= Først & sist =

Norwegian television talk show

Først & sist ("First and Last") is a Norwegian talk show and was, at the time, the most-viewed talk show in the Nordic countries.

It was hosted by Fredrik Skavlan and aired on NRK in Norway. The show first aired in 1998 and was broadcast on Fridays until its finale in 2007, totalling 17 seasons. For the last two years of the show, it was also aired in Sweden.

The show won a Gullruten award in 2002. Following the end of Først og Sist, Fredrik Skavlan moved from Norway to Sweden, and became very popular. In 2009, NRK and SVT worked together to make a new version of the show. Now in two countries, and under the name Skavlan, which had been a common shorthand name for Først & sist.
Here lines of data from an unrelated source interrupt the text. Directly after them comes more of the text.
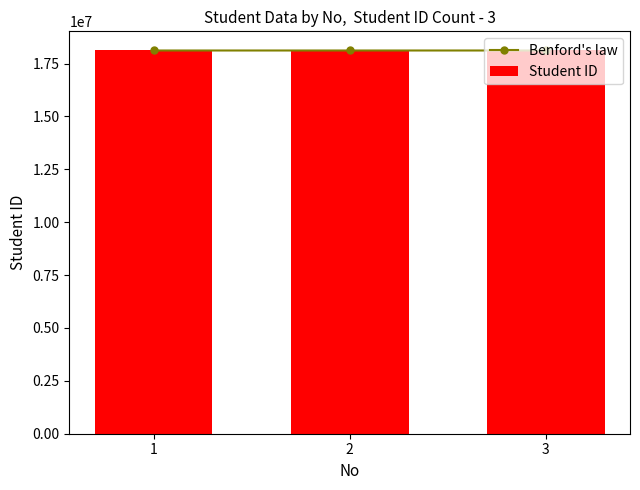

True or false: Student ID has a value of 18120026 at 2.

True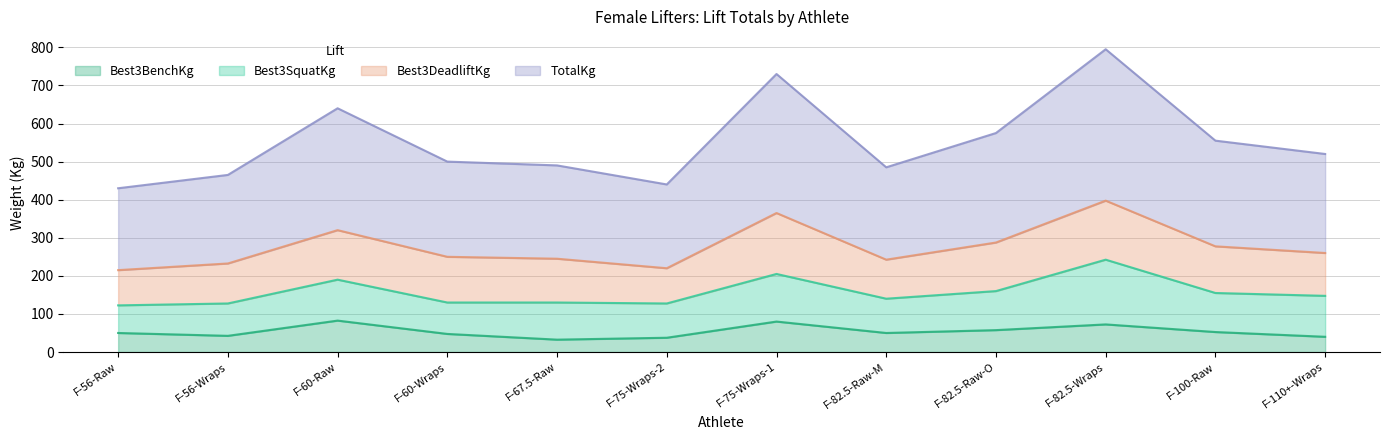

What is the total value across all series at F-100-Raw?

555.0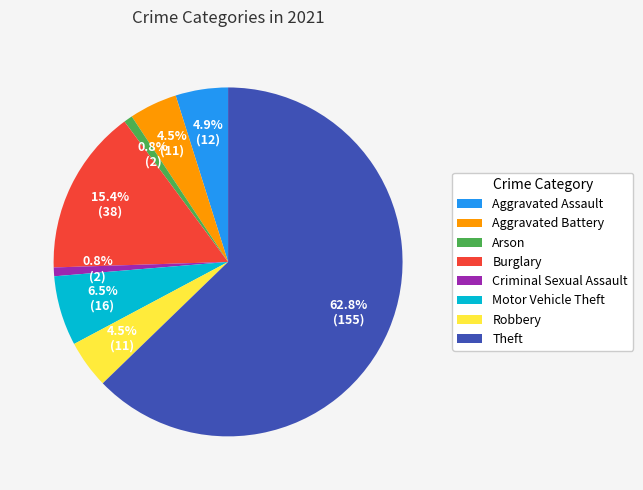

What percentage is NOT represented by Motor Vehicle Theft?

93.5%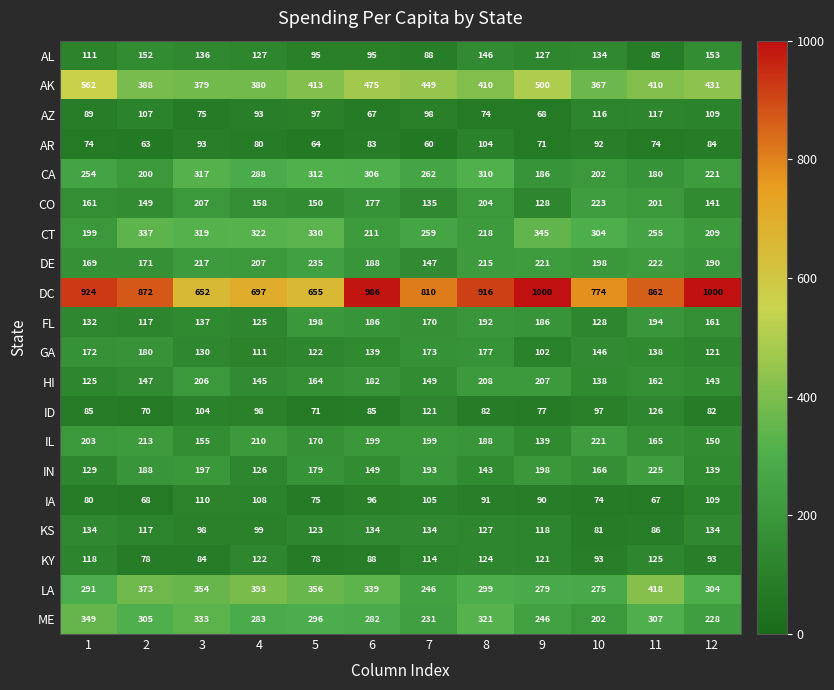

What is the difference between the second highest and second lowest values in the CA series?

126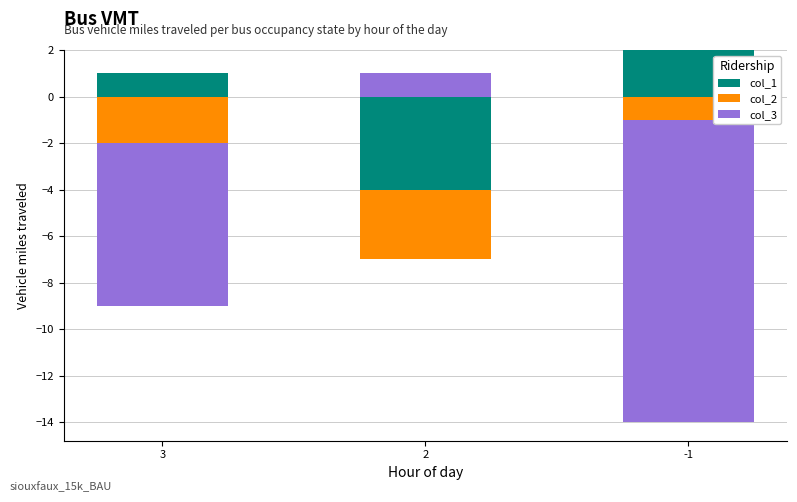

Which category has the lowest value in the col_1 series?

2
Notable guests included Hans Blix, Pelé, Paulo Coelho, Liv Ullmann, Ronan Keating, Donald Trump, Robbie Williams, Leona Naess, Joe Cocker, Solomon Burke, Nicole Kidman, Desmond Tutu, Meat Loaf, Anastacia, the Pet Shop Boys, Marianne Faithfull, Jan Guillou, Isabella Rossellini, Kevin Warwick, Carola Häggkvist, Isabel Allende and Wyclef Jean, Barry Farber, Melanie C, Mika, Al Gore, Cary Fowler, Will Smith, Jada Smith.